Diamonds and emeralds and sapphires and a myriad of so-called semiprecious stones.  Love, love, love.
 So what about diamonds?  I never really liked them much until I had a class in how to identify and describe them.  All that glitter.  All those subtle characteristics.  All that beauty!
 Are diamonds really forever?
 No.
 Really?
 Diamonds are very, very hard.  Diamonds are nearly impervious to chemicals.  It’s almost impossible to scratch them in normal day-to-day life.  But they can be burned and they can be broken.  (Just one more reason to not have your house burn down.  It won’t do that engagement ring any favors.)
It's hard to scratch a diamond.  Only another diamond can do it, and only in certain directions on the stone.
It's hard to burn a diamond, but it can be done.  Even if your diamond doesn’t go up in flames (very unlikely), the stone will get ruined.  Trust me, a clear, sparkling diamond that has become opaque and white is not pretty.

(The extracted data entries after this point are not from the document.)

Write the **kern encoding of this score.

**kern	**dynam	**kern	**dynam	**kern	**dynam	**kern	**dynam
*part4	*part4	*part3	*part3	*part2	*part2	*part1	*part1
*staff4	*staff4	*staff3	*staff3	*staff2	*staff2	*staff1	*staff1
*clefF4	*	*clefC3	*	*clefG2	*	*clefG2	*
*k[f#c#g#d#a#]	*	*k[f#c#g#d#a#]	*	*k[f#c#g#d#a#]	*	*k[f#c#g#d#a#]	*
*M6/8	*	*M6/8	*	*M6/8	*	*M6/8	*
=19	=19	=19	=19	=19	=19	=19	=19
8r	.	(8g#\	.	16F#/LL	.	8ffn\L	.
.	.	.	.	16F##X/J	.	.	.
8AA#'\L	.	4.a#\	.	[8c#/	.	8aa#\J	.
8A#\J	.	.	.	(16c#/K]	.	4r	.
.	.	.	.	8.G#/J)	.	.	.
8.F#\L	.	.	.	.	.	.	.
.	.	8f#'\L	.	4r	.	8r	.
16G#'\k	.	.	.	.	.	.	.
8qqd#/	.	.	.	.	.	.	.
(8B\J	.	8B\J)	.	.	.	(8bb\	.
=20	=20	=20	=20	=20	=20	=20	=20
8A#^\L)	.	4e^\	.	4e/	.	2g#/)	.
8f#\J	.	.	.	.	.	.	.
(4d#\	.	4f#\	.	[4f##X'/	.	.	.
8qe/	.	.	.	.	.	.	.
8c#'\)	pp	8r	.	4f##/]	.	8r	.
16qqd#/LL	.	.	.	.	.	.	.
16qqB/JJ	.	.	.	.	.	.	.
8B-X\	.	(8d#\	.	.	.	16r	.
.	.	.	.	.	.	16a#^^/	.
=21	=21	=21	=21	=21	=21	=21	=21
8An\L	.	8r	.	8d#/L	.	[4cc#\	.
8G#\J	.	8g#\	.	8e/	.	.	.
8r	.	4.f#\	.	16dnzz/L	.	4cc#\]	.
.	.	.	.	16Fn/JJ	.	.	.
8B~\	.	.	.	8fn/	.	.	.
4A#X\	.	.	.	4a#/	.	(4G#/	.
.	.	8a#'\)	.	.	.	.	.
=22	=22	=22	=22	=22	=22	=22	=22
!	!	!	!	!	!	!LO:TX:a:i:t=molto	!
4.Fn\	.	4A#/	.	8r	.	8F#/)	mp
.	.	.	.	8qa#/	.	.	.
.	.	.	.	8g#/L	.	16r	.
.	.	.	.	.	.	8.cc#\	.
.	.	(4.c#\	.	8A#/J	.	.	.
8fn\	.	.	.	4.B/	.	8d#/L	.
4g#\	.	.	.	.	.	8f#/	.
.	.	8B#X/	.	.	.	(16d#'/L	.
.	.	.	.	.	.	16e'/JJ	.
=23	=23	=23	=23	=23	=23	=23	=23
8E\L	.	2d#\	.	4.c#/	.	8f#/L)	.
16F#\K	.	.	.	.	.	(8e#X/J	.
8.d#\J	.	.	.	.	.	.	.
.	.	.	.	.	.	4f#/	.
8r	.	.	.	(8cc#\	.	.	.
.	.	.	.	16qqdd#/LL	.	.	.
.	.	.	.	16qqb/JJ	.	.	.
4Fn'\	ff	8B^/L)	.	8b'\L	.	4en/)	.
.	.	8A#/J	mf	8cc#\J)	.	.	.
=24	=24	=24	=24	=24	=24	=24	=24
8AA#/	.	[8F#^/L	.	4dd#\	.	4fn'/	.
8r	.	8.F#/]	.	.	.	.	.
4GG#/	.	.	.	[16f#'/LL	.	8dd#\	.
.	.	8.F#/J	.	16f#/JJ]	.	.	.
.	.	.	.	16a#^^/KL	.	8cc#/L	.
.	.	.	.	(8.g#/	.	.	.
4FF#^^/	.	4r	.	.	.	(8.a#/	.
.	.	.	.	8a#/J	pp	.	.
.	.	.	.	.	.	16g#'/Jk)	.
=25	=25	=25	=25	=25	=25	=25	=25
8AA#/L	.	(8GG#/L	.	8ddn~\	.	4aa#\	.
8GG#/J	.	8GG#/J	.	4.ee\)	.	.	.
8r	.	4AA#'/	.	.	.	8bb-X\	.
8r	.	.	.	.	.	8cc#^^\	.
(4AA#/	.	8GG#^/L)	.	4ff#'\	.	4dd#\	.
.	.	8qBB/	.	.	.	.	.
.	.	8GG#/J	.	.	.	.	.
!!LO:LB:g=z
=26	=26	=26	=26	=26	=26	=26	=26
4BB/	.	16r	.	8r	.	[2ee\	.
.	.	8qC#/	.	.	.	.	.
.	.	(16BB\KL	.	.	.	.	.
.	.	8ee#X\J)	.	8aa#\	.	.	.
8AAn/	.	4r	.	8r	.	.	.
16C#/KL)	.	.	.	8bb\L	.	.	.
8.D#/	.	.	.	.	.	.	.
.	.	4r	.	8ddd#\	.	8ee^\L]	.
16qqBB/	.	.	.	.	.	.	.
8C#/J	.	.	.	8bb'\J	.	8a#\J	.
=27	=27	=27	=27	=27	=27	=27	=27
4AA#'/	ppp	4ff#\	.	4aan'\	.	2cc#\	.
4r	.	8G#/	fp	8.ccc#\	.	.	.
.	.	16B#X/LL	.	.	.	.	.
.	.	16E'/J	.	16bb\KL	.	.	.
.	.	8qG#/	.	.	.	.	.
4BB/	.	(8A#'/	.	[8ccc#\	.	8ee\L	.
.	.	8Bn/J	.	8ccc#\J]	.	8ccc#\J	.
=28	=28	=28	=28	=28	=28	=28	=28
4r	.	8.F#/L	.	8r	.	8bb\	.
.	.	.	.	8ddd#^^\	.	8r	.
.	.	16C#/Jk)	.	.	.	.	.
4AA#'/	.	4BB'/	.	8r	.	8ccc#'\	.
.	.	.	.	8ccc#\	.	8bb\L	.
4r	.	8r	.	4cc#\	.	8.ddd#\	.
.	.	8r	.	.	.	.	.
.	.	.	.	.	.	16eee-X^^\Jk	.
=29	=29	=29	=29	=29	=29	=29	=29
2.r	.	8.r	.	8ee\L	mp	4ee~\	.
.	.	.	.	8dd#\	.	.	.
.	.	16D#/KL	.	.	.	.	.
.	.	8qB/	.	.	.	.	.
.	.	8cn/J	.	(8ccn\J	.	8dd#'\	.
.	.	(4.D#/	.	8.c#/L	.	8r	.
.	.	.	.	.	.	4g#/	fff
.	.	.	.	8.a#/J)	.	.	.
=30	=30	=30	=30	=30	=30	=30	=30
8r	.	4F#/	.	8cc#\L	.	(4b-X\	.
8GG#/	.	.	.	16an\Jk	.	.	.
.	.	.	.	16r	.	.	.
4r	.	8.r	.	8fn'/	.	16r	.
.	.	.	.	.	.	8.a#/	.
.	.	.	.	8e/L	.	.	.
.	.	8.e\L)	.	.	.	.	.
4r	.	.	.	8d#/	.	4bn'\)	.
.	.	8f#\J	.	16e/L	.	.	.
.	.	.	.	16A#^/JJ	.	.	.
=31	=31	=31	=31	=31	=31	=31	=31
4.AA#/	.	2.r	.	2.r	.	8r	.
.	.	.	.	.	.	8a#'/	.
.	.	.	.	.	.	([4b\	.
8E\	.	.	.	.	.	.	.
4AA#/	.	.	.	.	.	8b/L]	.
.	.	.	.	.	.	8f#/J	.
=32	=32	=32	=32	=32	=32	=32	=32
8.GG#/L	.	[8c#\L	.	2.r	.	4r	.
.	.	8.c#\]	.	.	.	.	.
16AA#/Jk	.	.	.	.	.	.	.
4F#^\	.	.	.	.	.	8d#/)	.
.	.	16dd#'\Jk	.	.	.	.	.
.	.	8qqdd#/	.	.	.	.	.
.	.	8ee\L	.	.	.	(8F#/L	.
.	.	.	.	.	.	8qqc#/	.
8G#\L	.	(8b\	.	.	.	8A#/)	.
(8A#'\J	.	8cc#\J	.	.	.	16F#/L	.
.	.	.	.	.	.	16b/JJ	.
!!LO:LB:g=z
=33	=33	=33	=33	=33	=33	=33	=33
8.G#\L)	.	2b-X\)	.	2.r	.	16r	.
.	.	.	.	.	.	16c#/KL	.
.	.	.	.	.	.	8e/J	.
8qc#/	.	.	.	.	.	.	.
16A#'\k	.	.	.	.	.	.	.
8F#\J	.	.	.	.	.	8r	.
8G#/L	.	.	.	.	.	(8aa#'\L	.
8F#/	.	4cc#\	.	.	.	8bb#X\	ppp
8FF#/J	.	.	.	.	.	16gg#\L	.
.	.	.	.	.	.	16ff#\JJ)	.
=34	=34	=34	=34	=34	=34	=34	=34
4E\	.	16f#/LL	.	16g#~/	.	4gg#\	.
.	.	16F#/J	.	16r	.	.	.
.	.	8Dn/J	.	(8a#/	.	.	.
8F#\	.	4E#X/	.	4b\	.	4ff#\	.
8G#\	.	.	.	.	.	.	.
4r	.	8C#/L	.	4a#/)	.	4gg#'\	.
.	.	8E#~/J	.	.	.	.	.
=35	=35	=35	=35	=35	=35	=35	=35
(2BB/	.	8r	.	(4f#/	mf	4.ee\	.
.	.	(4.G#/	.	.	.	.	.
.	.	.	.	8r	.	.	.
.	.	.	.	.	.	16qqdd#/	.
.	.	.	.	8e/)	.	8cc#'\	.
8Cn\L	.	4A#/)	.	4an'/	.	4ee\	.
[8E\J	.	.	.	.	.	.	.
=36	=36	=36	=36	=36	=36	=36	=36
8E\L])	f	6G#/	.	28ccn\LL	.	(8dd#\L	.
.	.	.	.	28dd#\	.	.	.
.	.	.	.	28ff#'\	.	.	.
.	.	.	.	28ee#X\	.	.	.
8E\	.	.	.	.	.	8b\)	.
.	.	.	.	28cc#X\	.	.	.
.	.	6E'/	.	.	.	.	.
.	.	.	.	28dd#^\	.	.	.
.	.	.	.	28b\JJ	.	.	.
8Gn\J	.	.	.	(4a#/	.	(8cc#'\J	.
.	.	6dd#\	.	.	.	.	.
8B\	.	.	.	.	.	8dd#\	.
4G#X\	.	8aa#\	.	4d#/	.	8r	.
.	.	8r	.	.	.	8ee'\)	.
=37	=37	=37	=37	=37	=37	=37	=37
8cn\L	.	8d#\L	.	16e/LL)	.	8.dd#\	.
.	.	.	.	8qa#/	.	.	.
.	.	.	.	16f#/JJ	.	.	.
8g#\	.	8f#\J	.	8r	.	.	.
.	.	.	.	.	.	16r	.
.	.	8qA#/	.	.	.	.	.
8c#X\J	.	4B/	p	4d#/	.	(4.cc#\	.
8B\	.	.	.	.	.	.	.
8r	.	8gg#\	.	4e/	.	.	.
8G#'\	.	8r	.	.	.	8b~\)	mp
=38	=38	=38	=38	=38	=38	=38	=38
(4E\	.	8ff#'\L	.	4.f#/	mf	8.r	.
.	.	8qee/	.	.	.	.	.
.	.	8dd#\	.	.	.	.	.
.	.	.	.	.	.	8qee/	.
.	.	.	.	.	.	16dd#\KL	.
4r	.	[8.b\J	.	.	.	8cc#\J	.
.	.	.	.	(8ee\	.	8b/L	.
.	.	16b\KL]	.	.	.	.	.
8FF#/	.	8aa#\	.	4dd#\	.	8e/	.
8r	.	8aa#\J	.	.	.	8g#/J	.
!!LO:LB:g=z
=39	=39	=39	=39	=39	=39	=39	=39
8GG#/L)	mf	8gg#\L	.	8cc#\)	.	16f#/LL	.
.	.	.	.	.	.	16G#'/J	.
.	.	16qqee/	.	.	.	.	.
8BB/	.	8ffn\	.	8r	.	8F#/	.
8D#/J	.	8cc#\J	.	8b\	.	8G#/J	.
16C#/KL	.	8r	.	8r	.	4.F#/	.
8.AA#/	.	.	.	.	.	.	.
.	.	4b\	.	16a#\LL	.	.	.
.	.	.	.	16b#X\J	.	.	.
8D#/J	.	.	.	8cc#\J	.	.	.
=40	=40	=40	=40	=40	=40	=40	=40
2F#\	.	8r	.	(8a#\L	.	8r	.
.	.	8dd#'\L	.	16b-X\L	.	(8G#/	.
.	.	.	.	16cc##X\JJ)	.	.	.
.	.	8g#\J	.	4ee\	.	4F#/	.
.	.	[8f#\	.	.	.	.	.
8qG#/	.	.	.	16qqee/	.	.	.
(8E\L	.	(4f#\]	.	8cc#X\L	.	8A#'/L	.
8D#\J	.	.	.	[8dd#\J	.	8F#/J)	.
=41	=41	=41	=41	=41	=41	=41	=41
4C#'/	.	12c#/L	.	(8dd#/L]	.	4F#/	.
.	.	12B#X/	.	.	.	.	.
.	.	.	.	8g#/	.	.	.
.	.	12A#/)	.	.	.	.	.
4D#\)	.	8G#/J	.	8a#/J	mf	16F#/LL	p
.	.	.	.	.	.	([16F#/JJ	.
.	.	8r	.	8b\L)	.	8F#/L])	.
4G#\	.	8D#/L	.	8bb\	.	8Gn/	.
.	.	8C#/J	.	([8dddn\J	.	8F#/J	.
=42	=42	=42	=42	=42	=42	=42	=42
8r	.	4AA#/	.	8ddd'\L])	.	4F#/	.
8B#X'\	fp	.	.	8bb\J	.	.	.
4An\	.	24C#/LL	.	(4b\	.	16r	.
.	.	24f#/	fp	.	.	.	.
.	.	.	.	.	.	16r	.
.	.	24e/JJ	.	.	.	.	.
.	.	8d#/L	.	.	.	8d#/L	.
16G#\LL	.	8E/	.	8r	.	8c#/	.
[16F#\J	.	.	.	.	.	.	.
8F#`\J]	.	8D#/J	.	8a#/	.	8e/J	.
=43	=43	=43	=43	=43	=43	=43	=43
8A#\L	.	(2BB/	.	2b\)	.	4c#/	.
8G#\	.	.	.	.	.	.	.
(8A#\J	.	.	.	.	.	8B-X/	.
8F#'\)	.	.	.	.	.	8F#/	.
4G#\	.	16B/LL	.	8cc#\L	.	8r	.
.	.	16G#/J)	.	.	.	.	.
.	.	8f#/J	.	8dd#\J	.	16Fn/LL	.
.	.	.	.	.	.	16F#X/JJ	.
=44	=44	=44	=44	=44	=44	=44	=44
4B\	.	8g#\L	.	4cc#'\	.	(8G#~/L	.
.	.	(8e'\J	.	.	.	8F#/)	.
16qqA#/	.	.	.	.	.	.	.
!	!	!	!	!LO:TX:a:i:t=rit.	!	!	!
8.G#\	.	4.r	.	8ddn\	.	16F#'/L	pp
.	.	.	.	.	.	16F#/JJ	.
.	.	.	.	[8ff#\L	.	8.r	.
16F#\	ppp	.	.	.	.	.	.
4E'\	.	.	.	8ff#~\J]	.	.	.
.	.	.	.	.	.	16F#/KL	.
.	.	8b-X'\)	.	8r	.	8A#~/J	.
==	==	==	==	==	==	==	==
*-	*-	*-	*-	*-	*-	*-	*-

It’s possible to crush a diamond, and it's easy to break a diamond...if it's hit just right.  Because of its atomic structure, diamond can be broken along certain planes in the stone.  In The Olden Days, before the power-driven diamond saw blade, diamonds were shaped by cleaving.  Diamond cutters, the grand poobahs of the industry, studied large stones for long periods of time before placing a chisel-like tool in the exactly right—they hoped—place and striking it with a small hammer.  If they had calculated correctly, the stone split smoothly.  Imagine the stress when, after a year of study, Joseph Asscher aimed his hammer at the world’s largest diamond, the 3,106 carat Cullinan.  Check
out the story here:
(Be sure to scroll down to see the picture of Asscher preparing to whack the stone.  )

Jenny


P.S.  On the writing front, Western Heroes: Grey is still under construction but progressing.

Wednesday, April 24, 2019



Getting Organized—the Current In Thing
Anyone here ever heard of Marie Kondo?
I thought so.
Yes, I’ve read her books.
Yes, I’ve been Marie Kondo-ing my house. [Sort of]
No, I didn’t gather all my clothes in one pile on the floor and check each item for sparks of joy.
No, I didn’t discard anything I hadn’t worn in a year.
No, I didn’t embrace her as a goddess.
At first.
When I first read The Life-Changing etc., I thought it was silly.  I was wrong.  [Note to DH: See? I can admit when I’m wrong.]
Critics point out that many of her ideas are not new.  True.  I know this because I have files containing years-old articles on how to declutter and organize.
Enthusiasts think she’s the greatest thing since sliced bread.  [And why is that a good metaphor anyway?  I prefer home-made bread and that doesn’t come pre-sliced.  Oh well.]  If she can get people to declutter their lives, this is good.
My take on this little tempest:
Piling clothes on the floor—not a great idea, especially for those who don’t bend well.  But I notice that idea has melted and oozed away.  If you have to pile, do it on the bed, okay?
Working on everything in one category at once [rather than going room by room]—excellent idea.
Working on categories with low emotional attachment first and progressing to the cherished [or uncherished] heirlooms—another excellent idea.
I think some of her ideas are culture-specific.  I don’t embrace some of her folding methods because they don’t work with my wardrobe or my drawers.  But as with any how-to program, I can take what works for me, right?
Whatever the size and shape of your drawers, this is one fad that isn’t bad.  Clearing clutter, organizing what’s left, making your belongings easy to live with—excellent!
What are you waiting for?

Jenny

P.S.  Getting rid of books gives me a panic attack.  (I haven't shown you pictures of the other rooms--floor to ceiling books!)